● **Saved entries**:
═══
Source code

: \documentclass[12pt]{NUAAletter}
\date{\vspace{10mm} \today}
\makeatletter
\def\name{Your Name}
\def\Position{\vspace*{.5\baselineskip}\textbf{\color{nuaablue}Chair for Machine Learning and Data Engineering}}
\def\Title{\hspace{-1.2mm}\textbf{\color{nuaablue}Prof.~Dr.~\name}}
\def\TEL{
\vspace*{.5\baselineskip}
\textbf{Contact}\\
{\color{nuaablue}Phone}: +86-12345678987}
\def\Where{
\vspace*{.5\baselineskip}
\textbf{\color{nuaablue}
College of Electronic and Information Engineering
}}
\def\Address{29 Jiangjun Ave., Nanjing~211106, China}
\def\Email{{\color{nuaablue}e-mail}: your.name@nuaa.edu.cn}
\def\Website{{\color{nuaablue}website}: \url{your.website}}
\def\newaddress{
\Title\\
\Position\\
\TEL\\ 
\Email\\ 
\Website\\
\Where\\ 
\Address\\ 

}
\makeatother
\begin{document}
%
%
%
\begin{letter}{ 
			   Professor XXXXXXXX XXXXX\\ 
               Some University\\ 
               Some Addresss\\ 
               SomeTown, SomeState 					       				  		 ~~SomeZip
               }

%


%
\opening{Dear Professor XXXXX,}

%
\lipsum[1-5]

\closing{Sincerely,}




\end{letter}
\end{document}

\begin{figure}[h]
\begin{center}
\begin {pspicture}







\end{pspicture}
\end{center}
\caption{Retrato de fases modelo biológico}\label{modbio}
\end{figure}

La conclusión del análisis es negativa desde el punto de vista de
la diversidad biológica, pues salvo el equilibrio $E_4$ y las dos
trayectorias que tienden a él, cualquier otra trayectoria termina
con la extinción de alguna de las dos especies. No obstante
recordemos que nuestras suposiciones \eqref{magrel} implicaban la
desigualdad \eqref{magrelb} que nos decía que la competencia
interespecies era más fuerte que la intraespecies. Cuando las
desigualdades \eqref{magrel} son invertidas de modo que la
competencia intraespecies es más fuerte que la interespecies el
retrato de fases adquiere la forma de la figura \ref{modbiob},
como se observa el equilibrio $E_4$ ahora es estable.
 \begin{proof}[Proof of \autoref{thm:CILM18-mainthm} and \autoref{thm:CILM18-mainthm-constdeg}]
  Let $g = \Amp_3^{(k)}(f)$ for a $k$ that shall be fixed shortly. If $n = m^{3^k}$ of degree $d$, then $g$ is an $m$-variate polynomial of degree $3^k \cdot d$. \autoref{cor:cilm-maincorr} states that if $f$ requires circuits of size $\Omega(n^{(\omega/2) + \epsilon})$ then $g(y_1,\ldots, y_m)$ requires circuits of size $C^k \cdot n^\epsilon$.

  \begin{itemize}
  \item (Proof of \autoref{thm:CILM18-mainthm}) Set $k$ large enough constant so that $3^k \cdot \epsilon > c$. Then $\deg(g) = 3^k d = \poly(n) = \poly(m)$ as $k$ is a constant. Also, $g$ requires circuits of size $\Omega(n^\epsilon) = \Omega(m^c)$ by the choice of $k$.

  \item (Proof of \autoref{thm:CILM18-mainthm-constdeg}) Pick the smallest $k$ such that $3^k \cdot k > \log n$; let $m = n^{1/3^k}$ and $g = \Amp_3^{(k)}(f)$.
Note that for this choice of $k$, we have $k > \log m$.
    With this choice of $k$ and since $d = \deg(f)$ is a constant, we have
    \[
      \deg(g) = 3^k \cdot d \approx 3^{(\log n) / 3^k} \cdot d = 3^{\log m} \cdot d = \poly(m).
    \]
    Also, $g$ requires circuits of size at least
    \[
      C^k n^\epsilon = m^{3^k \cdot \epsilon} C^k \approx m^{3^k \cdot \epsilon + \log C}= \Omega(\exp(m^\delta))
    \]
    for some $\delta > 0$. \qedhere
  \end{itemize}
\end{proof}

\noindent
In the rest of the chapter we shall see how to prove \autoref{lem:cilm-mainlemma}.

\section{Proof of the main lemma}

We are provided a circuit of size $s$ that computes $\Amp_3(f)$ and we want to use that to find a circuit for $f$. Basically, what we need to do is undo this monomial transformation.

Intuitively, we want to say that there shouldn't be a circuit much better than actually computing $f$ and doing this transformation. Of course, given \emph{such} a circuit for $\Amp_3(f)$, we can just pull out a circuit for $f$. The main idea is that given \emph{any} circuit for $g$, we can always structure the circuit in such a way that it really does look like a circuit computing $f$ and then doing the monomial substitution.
═══
● **YOUR INSTRUCTIONS**: Reproduce the entries exactly. Every word has to stay the same.

● **WRITTEN REPLY**:
Source code

: \documentclass[12pt]{NUAAletter}
\date{\vspace{10mm} \today}
\makeatletter
\def\name{Your Name}
\def\Position{\vspace*{.5\baselineskip}\textbf{\color{nuaablue}Chair for Machine Learning and Data Engineering}}
\def\Title{\hspace{-1.2mm}\textbf{\color{nuaablue}Prof.~Dr.~\name}}
\def\TEL{
\vspace*{.5\baselineskip}
\textbf{Contact}\\
{\color{nuaablue}Phone}: +86-12345678987}
\def\Where{
\vspace*{.5\baselineskip}
\textbf{\color{nuaablue}
College of Electronic and Information Engineering
}}
\def\Address{29 Jiangjun Ave., Nanjing~211106, China}
\def\Email{{\color{nuaablue}e-mail}: your.name@nuaa.edu.cn}
\def\Website{{\color{nuaablue}website}: \url{your.website}}
\def\newaddress{
\Title\\
\Position\\
\TEL\\ 
\Email\\ 
\Website\\
\Where\\ 
\Address\\ 

}
\makeatother
\begin{document}
%
%
%
\begin{letter}{ 
			   Professor XXXXXXXX XXXXX\\ 
               Some University\\ 
               Some Addresss\\ 
               SomeTown, SomeState 					       				  		 ~~SomeZip
               }

%


%
\opening{Dear Professor XXXXX,}

%
\lipsum[1-5]

\closing{Sincerely,}




\end{letter}
\end{document}

\begin{figure}[h]
\begin{center}
\begin {pspicture}







\end{pspicture}
\end{center}
\caption{Retrato de fases modelo biológico}\label{modbio}
\end{figure}

La conclusión del análisis es negativa desde el punto de vista de
la diversidad biológica, pues salvo el equilibrio $E_4$ y las dos
trayectorias que tienden a él, cualquier otra trayectoria termina
con la extinción de alguna de las dos especies. No obstante
recordemos que nuestras suposiciones \eqref{magrel} implicaban la
desigualdad \eqref{magrelb} que nos decía que la competencia
interespecies era más fuerte que la intraespecies. Cuando las
desigualdades \eqref{magrel} son invertidas de modo que la
competencia intraespecies es más fuerte que la interespecies el
retrato de fases adquiere la forma de la figura \ref{modbiob},
como se observa el equilibrio $E_4$ ahora es estable.
 \begin{proof}[Proof of \autoref{thm:CILM18-mainthm} and \autoref{thm:CILM18-mainthm-constdeg}]
  Let $g = \Amp_3^{(k)}(f)$ for a $k$ that shall be fixed shortly. If $n = m^{3^k}$ of degree $d$, then $g$ is an $m$-variate polynomial of degree $3^k \cdot d$. \autoref{cor:cilm-maincorr} states that if $f$ requires circuits of size $\Omega(n^{(\omega/2) + \epsilon})$ then $g(y_1,\ldots, y_m)$ requires circuits of size $C^k \cdot n^\epsilon$.

  \begin{itemize}
  \item (Proof of \autoref{thm:CILM18-mainthm}) Set $k$ large enough constant so that $3^k \cdot \epsilon > c$. Then $\deg(g) = 3^k d = \poly(n) = \poly(m)$ as $k$ is a constant. Also, $g$ requires circuits of size $\Omega(n^\epsilon) = \Omega(m^c)$ by the choice of $k$.

  \item (Proof of \autoref{thm:CILM18-mainthm-constdeg}) Pick the smallest $k$ such that $3^k \cdot k > \log n$; let $m = n^{1/3^k}$ and $g = \Amp_3^{(k)}(f)$.
Note that for this choice of $k$, we have $k > \log m$.
    With this choice of $k$ and since $d = \deg(f)$ is a constant, we have
    \[
      \deg(g) = 3^k \cdot d \approx 3^{(\log n) / 3^k} \cdot d = 3^{\log m} \cdot d = \poly(m).
    \]
    Also, $g$ requires circuits of size at least
    \[
      C^k n^\epsilon = m^{3^k \cdot \epsilon} C^k \approx m^{3^k \cdot \epsilon + \log C}= \Omega(\exp(m^\delta))
    \]
    for some $\delta > 0$. \qedhere
  \end{itemize}
\end{proof}

\noindent
In the rest of the chapter we shall see how to prove \autoref{lem:cilm-mainlemma}.

\section{Proof of the main lemma}

We are provided a circuit of size $s$ that computes $\Amp_3(f)$ and we want to use that to find a circuit for $f$. Basically, what we need to do is undo this monomial transformation.

Intuitively, we want to say that there shouldn't be a circuit much better than actually computing $f$ and doing this transformation. Of course, given \emph{such} a circuit for $\Amp_3(f)$, we can just pull out a circuit for $f$. The main idea is that given \emph{any} circuit for $g$, we can always structure the circuit in such a way that it really does look like a circuit computing $f$ and then doing the monomial substitution.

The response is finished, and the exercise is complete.